Data records:
>> Start
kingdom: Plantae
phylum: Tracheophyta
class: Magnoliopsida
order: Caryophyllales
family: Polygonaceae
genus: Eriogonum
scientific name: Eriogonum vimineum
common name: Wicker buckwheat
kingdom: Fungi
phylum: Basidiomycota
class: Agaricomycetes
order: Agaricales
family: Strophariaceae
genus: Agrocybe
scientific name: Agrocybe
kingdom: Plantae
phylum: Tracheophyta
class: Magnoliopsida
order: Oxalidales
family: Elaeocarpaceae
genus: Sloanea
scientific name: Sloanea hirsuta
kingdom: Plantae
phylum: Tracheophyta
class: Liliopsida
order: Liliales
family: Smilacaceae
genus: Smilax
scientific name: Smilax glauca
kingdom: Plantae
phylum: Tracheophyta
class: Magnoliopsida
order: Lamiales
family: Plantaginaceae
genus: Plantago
>> End
Convert every line above into a two-column CSV with the headers "prompt" and "reply". Give one row per line, with its text and its answer each in a quoted field and any line breaks replaced by spaces.

prompt,reply
"kingdom:","Plantae"
"phylum:","Tracheophyta"
"class:","Magnoliopsida"
"order:","Caryophyllales"
"family:","Polygonaceae"
"genus:","Eriogonum"
"scientific name:","Eriogonum vimineum"
"common name:","Wicker buckwheat"
"kingdom:","Fungi"
"phylum:","Basidiomycota"
"class:","Agaricomycetes"
"order:","Agaricales"
"family:","Strophariaceae"
"genus:","Agrocybe"
"scientific name:","Agrocybe"
"kingdom:","Plantae"
"phylum:","Tracheophyta"
"class:","Magnoliopsida"
"order:","Oxalidales"
"family:","Elaeocarpaceae"
"genus:","Sloanea"
"scientific name:","Sloanea hirsuta"
"kingdom:","Plantae"
"phylum:","Tracheophyta"
"class:","Liliopsida"
"order:","Liliales"
"family:","Smilacaceae"
"genus:","Smilax"
"scientific name:","Smilax glauca"
"kingdom:","Plantae"
"phylum:","Tracheophyta"
"class:","Magnoliopsida"
"order:","Lamiales"
"family:","Plantaginaceae"
"genus:","Plantago"